The pudding is often served with cocoa powder, cinnamon, raisins, fruit, jam, syrup, or grated chocolate on top. Semolina pudding can also be baked rather than boiled, and it’ll get a consistency similar to rice pudding.
If you need to prepare a very quick breakfast or dessert, then semolina pudding is a smart and tasty option!
2. Basbousa or semolina cake
Basbousa is a traditional Middle Eastern sweet cake, that has quite a few variations, depending on the country. Traditionally it is made with semolina, and it’s flavored with rose-water or orange blossom water. We’ve also added some of our favorite ingredients to the recipe, including pistachios, coconut, and vanilla.

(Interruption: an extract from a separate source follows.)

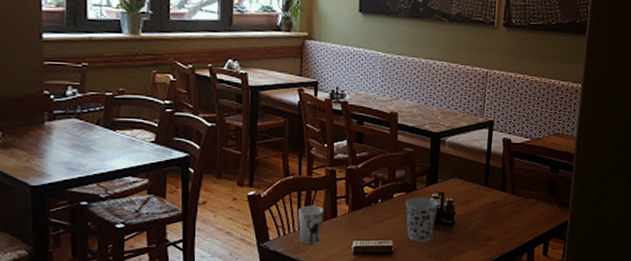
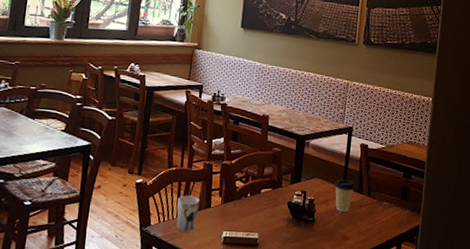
cup: present [405,197,438,242] -> none [271,193,301,237]
coffee cup: none [474,177,498,212] -> present [333,179,355,212]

You can also make different types of desserts using semolina: yogurt cakes, lemon cakes, and coconut cakes.
3. Semolina dumplings
American dumplings can be made with eggs, milk, baking powder or even yeast, or just from flour and water. But how about trying the semolina dumplings?
Bring a large pot of lightly salted water to a boil over high heat. Then stir together semolina flour, whisked eggs, olive oil, and salt in a larger bowl until smooth, following your recipe quantities. Slowly whisk in the semolina until a soft dough has formed. Drop the dumpling dough by the teaspoonful into the boiling water. Boil for about 4 minutes, until the dumplings float to the surface and have grown in size. Remove them with a slotted spoon. You can serve the semolina dumplings in stews or clear soups.

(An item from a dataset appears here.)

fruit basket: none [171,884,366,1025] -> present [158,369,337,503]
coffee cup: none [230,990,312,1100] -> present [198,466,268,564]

4. In cookies and pancakes
Semolina makes your cookies and pancakes more crisp and crumbly. Every bite will melt in your mouth. If you want, you can replace some all-purpose flour with semolina in any cookie recipe. But you can also make cookies using only semolina (and of course, mixing it with butter, milk, sugar, eggs, baking powder, one pinch of salt and your favorite extracts and flavors, or dried currants). Enjoy your sweets with a cup of tea!
5. In pizza crust
In bread making, a small proportion of durum semolina added to the usual mix of flour is said to produce a tasty crust. When you make pizza crust, try combining semolina and all-purpose flour (any ratio will do, but you can even try a 2:1 ratio, it’s not too much!). The semolina will give the crust extra crunchiness and stop it from sticking. In the same way, you can use semolina in tart or quiche crusts.
- As an alternative to corn meal, semolina can be used to flour the baking surface to prevent sticking.
- You can use it to thicken soups, stews, and gravies.
- Semolina flour can go rancid if stored in the open air; for best results, refrigerate it when not using it.